• **About this task**: Both the line below containing "### Phase 3: Auto-Transfer System ✅ COMPLETE" and the line containing "- **Retry logic**: Exponential", along with every line between them, should be repeated exactly; no other line belongs in the answer.
:: Records for this exercise
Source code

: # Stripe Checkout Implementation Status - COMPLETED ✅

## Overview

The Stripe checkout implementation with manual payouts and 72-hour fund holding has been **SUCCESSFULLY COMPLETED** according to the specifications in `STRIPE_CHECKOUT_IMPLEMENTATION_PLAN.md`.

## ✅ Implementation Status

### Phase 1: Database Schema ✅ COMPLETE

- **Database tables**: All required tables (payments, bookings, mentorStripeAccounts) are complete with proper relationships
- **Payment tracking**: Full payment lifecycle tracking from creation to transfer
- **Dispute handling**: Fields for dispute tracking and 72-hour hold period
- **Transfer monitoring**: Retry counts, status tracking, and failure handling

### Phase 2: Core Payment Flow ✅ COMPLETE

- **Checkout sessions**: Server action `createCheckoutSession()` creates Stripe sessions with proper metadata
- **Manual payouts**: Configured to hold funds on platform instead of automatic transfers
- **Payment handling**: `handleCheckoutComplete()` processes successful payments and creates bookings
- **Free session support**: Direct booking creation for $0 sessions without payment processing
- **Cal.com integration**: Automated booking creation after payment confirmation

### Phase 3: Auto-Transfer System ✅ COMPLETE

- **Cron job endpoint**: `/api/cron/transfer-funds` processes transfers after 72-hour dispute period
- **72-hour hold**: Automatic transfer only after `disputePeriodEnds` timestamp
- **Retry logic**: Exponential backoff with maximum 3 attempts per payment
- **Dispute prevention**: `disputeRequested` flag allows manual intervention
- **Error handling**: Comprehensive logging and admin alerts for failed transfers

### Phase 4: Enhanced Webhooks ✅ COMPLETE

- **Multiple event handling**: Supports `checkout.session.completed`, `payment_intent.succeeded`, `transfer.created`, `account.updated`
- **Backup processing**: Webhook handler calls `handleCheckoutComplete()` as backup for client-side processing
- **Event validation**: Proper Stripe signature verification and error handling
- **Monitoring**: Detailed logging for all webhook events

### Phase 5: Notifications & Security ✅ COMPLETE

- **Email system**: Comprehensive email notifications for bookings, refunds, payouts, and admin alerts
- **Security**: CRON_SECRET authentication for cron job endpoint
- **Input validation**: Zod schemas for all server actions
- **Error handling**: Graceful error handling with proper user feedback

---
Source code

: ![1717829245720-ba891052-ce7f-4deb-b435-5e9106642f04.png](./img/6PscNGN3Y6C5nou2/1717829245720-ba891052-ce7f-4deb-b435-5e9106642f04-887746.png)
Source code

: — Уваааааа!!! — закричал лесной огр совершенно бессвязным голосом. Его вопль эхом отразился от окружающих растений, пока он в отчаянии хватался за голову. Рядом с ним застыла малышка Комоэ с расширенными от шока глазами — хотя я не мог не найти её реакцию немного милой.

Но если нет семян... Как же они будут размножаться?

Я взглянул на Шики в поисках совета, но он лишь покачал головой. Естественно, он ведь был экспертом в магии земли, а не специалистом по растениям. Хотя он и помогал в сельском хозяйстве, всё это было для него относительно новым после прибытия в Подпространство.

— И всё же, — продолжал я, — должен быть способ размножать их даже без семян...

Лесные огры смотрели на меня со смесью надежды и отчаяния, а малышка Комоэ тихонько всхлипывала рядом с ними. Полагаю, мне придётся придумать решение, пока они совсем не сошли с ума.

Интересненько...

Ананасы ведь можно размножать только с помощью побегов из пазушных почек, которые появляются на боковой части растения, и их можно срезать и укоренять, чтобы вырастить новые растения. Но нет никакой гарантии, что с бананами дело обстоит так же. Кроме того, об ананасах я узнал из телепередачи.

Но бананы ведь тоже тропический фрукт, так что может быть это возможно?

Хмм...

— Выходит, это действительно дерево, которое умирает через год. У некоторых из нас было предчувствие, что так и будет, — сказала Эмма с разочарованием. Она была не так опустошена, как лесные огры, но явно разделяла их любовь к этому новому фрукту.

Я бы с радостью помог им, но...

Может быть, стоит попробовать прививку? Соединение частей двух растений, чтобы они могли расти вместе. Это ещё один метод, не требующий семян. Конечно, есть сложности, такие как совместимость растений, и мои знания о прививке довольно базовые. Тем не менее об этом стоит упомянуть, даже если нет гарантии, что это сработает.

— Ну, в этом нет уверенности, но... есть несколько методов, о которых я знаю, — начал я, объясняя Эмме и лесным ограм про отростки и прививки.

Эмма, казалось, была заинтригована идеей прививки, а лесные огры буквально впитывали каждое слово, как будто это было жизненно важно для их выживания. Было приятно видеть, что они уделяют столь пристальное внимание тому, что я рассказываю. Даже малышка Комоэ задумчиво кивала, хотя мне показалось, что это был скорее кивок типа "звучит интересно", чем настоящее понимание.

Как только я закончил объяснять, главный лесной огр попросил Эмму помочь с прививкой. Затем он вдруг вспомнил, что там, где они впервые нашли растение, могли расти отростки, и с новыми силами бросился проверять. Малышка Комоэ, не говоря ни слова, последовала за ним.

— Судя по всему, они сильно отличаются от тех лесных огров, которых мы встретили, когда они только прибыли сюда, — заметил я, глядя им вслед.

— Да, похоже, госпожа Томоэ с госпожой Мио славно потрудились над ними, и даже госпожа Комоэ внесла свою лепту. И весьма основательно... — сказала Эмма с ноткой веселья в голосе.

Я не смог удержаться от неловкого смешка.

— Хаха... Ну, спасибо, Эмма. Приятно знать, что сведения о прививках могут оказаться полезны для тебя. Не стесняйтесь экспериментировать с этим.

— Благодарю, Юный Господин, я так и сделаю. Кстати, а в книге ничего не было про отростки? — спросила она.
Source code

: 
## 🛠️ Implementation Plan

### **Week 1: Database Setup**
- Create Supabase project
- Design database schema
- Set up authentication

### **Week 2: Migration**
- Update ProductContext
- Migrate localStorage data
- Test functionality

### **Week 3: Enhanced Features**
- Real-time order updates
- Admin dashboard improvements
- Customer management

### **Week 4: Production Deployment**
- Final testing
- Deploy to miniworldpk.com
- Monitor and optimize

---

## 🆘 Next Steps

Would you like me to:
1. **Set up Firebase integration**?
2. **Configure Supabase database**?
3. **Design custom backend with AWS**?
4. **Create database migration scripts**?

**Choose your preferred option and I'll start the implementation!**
::::
• **Result of this task**:
### Phase 3: Auto-Transfer System ✅ COMPLETE

- **Cron job endpoint**: `/api/cron/transfer-funds` processes transfers after 72-hour dispute period
- **72-hour hold**: Automatic transfer only after `disputePeriodEnds` timestamp
- **Retry logic**: Exponential backoff with maximum 3 attempts per payment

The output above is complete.